If you’ve ever had a swab stuck deep into your nose, you know how uncomfortable it can be. It might tickle your throat or make you gag. Worst of all for health care workers, the early COVID-19 testing procedure made patients “really cough and hack and sneeze.”
Aric Coffman, CEO of The Everett Clinic, an OptumCare medical group on the front line in Washington state, explains how his team realized the original testing process could possibly increase the spread of COVID-19 … and what they did about it.
Watch the video below to see how The Everett Clinic helped conduct rapid research when it mattered most.
Here’s what you need to know about The Everett Clinic’s response to the COVID-19 outbreak:
- The Everett Clinic, part of OptumCare, had its first diagnosed case of COVID-19 in late February.

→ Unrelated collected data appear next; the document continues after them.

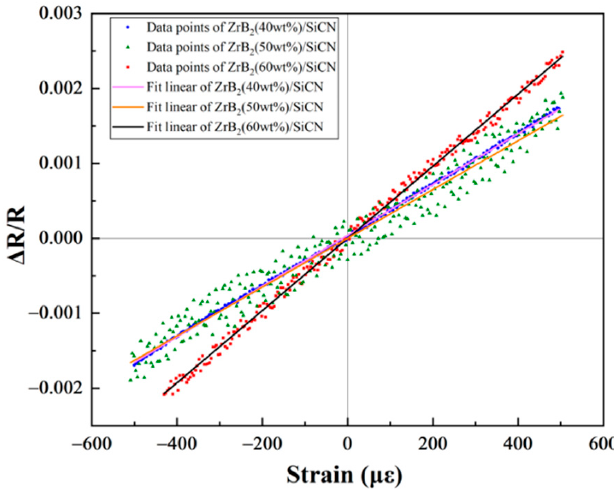
Figure 7. The GFs of the ZrB 2 /SiCN TFSGs.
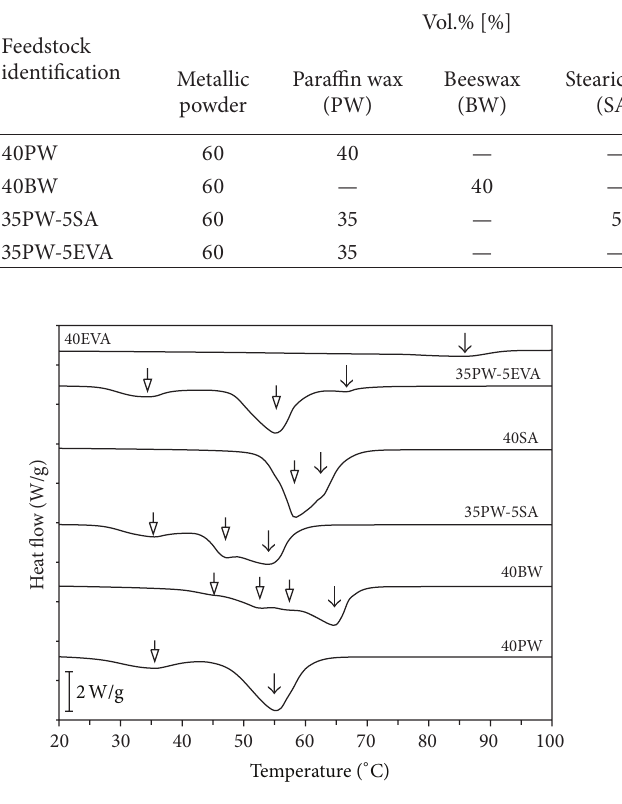
Figure 2: DSC thermogram of binders. Figure 3: TGA profiles of feedstocks.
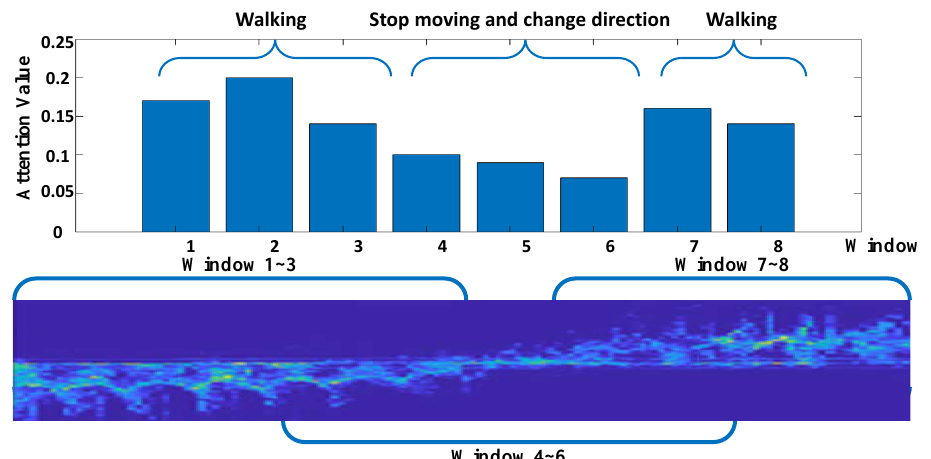
Figure 5. Attention weights according to temporal windows in TWA. The 8 windows are generated via traversing MD signatures with a sliding window composed of 45 time stamps and 15 strides.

- At first, staff members sent possible cases to separate doors at each location, but they realized there could be a better way.
- To prevent the spread of the virus, they designated several COVID-19 clinics to exclusively test and treat patients coming in with fever, cough and other signs of respiratory infection.
- The initial testing procedure — a deep nasal swab — made people cough and sneeze, spreading particulates into the air and putting health care workers at risk.
- The Everett Clinic partnered with the Bill & Melinda Gates Foundation and UnitedHealth Group Research and Development to test a less invasive swabbing technique.
- The life-saving research, led by Optum infectious disease expert Dr. Yuan-Po Tu, determined swabs in the middle and outside parts of the nose were just as effective at diagnosing COVID-19 as the uncomfortable deep nasal swabs.
- The research paved the way for drive-thru stations where patients swabbed their own noses.
- The study of roughly 500 patients lasted two weeks and changed the way people are tested all over the United States.